Posted by tomh on October 29th, 2003 10:20 AM
In reply to Tax inspector by PACO on October 29th, 2003 09:16 AM [Go to top of thread]

Taxing jurisdictions routinely reassess property to adjust the tax base up or down, generally according to market conditions. Regulations are normally in place that allow registered assessors to acess the exterior and, if possible the interior of a property. If interior access is not available (no one home, entry denied), the assessor will usually take exterior measurements and observations and guess at the interior values and taxable assets. All of this is lawful, and the laws are local. Your tax assessment law is different from mine.

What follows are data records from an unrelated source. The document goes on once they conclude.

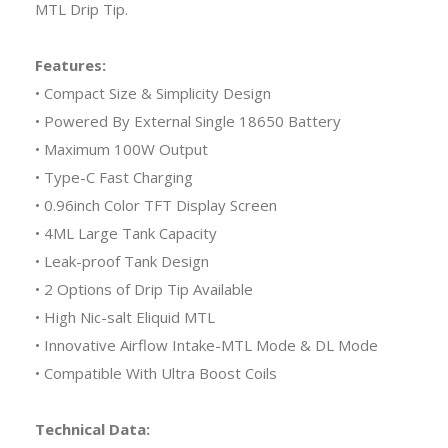
MTL Drip Tip.
Features:
• Compact Size & Simplicity Design
• Powered By External Single 18650 Battery
• Maximum 100W Output
• Type-C Fast Charging
• 0.96inch Color TFT Display Screen
• 4ML Large Tank Capacity
• Leak-proof Tank Design
• 2 Options of Drip Tip Available
• High Nic-salt Eliquid MTL
• Innovative Airflow Intake-MTL Mode & DL Mode
• Compatible With Ultra Boost Coils
Technical Data: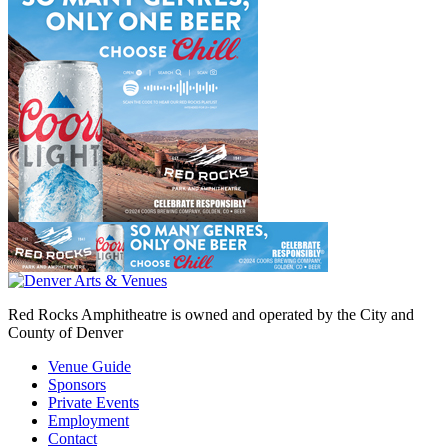
Red Rocks Amphitheatre is owned and operated by the City and
County of Denver
Venue Guide
Sponsors
Private Events
Employment
Contact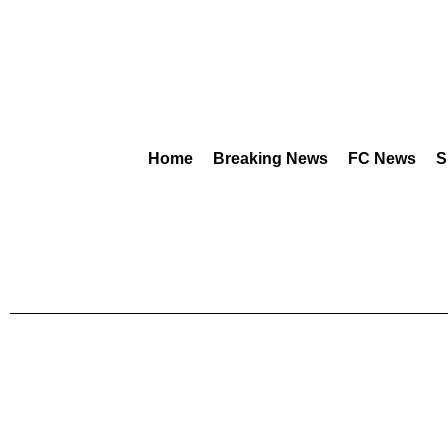
Home
Breaking News
FC News
S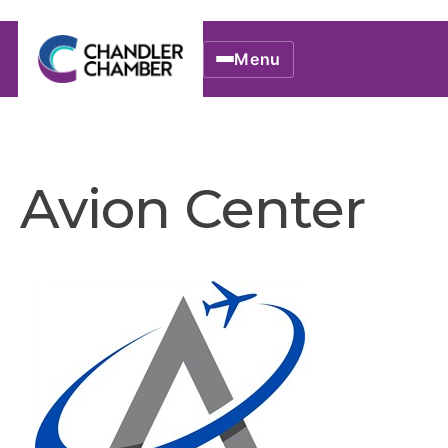
Menu
Avion Center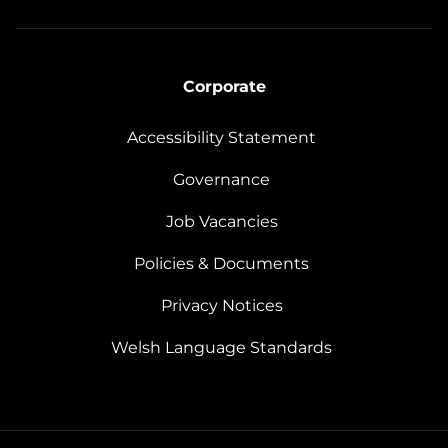
Corporate
Accessibility Statement
Governance
Job Vacancies
Policies & Documents
Privacy Notices
Welsh Language Standards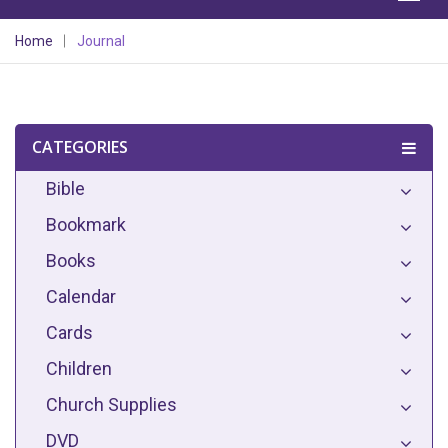
Home
Journal
CATEGORIES
Bible
Bookmark
Books
Calendar
Cards
Children
Church Supplies
DVD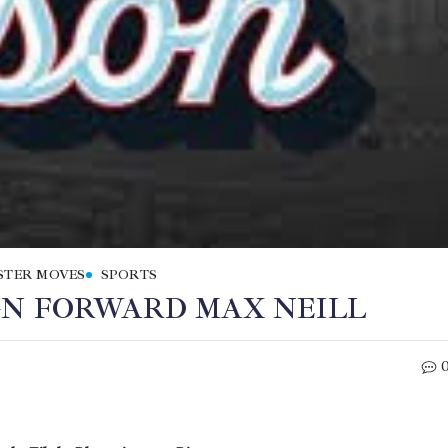
STER MOVES
SPORTS
GN FORWARD MAX NEILL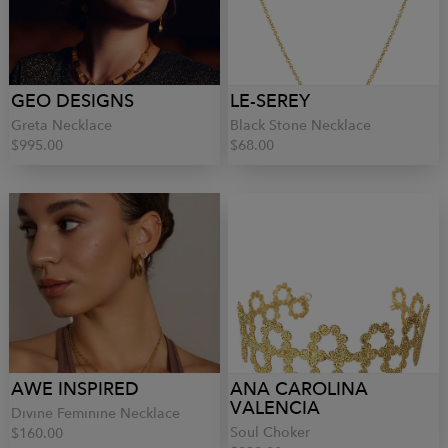
GEO DESIGNS
LE-SEREY
Greta Necklace
Black Stone Necklace
$995.00
$68.00
AWE INSPIRED
ANA CAROLINA
VALENCIA
Divine Feminine Necklace
Soul Choker
$160.00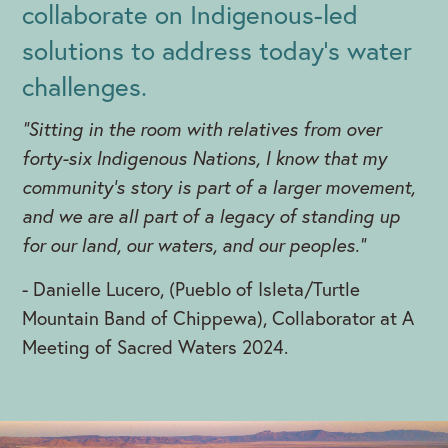
collaborate on Indigenous-led
solutions to address today's water
challenges.
"Sitting in the room with relatives from over
forty-six Indigenous Nations, I know that my
community’s story is part of a larger movement,
and we are all part of a legacy of standing up
for our land, our waters, and our peoples."
- Danielle Lucero, (Pueblo of Isleta/Turtle
Mountain Band of Chippewa), Collaborator at A
Meeting of Sacred Waters 2024.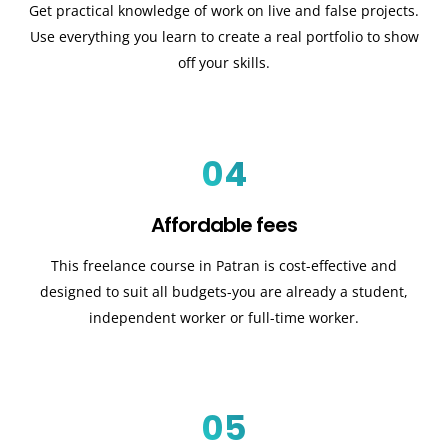
Get practical knowledge of work on live and false projects.
Use everything you learn to create a real portfolio to show
off your skills.
04
Affordable fees
This freelance course in Patran is cost-effective and
designed to suit all budgets-you are already a student,
independent worker or full-time worker.
05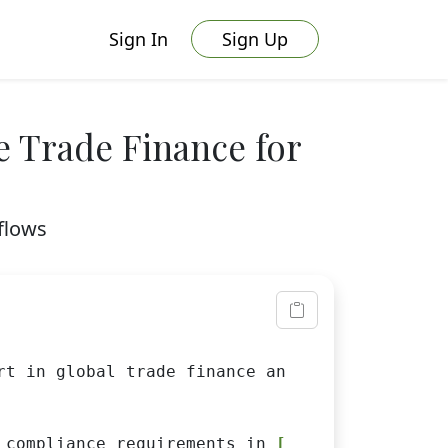
Sign In
Sign Up
e Trade Finance for
flows
rt in global trade finance and sustainability
 compliance requirements in 
[REGIONS]
.
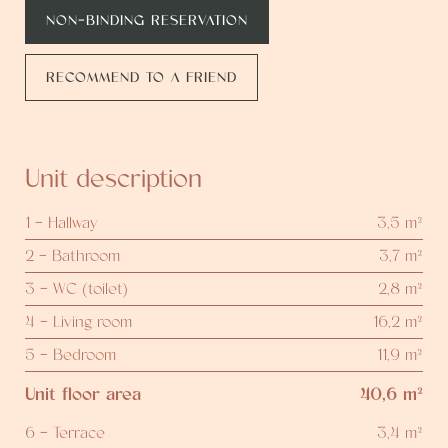
NON-BINDING RESERVATION
RECOMMEND TO A FRIEND
Unit description
1 - Hallway
3,5 m²
2 - Bathroom
3,7 m²
3 - WC (toilet)
2,8 m²
4 - Living room
16,2 m²
5 - Bedroom
11,9 m²
Unit floor area
40,6 m²
6 - Terrace
3,4 m²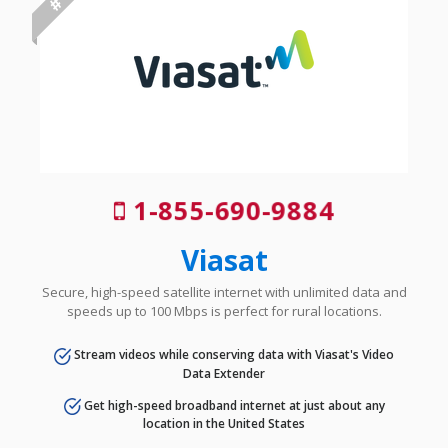
1-855-690-9884
Viasat
Secure, high-speed satellite internet with unlimited data and
speeds up to 100 Mbps is perfect for rural locations.
Stream videos while conserving data with Viasat's Video
Data Extender
Get high-speed broadband internet at just about any
location in the United States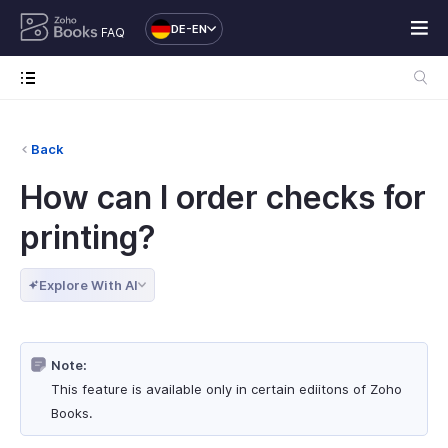
DE-EN
FAQ
Back
How can I order checks for
printing?
Explore With AI
Note:
This feature is available only in certain ediitons of Zoho
Books.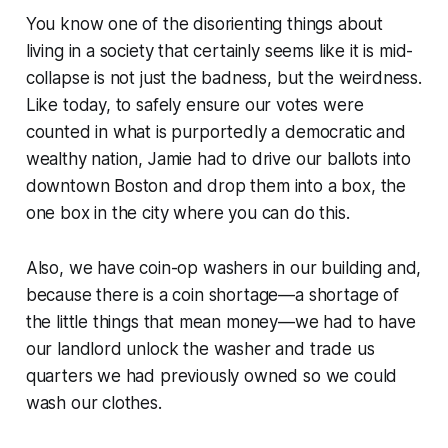
You know one of the disorienting things about
living in a society that certainly seems like it is mid-
collapse is not just the badness, but the weirdness.
Like today, to safely ensure our votes were
counted in what is purportedly a democratic and
wealthy nation, Jamie had to drive our ballots into
downtown Boston and drop them into a box, the
one box in the city where you can do this.
Also, we have coin-op washers in our building and,
because there is a coin shortage—a shortage of
the little things that mean money—we had to have
our landlord unlock the washer and trade us
quarters we had previously owned so we could
wash our clothes.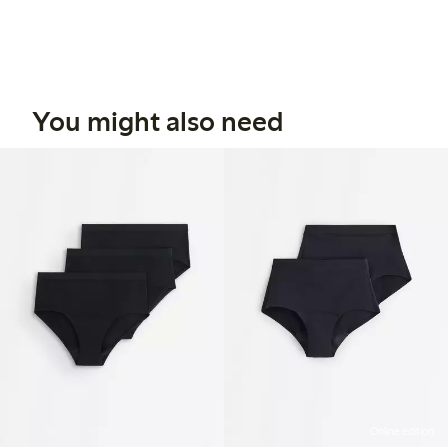
You might also need
Online edition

You can call the assessor's office and obtain copies of regulations and ask if you can deny an inspector access or entry, without concern for reprisal. With regard to the reassessment, you must act within the law, or an inspection may be ordered and escorted by the sheriff. If there are significant improvements to a dwelling that occurred without permits, the reassessment will capture that value for tax purposes, but will not likely refer the matter to the building department for code enforcement. A finished basement will not add significantly to values unless there are additional bedrooms, baths or a kitchen. Building improvements without permits is circumvention of tax law and you may be accountable if there are significant value changes as a result.

As to your question "what rights do they have to jack up your taxes"? They have every right written into law to accurately determine the current market value of a dwelling and assess taxes on that value. You may have the right to deny entry, in which case the assessor will use his judgement based on exterior observations. Unless your improvements would result in an extraordinary market value for your neigborhood, you have nothing to worry about by allowing inspection.

Rapid increases in taxes and invasive reassessments is why California passed Proposition 13 back in the 80s. Property taxes statewide can be no more than 1% of market value (purchase price) at the time of purchase and may not rise more than 1% per year.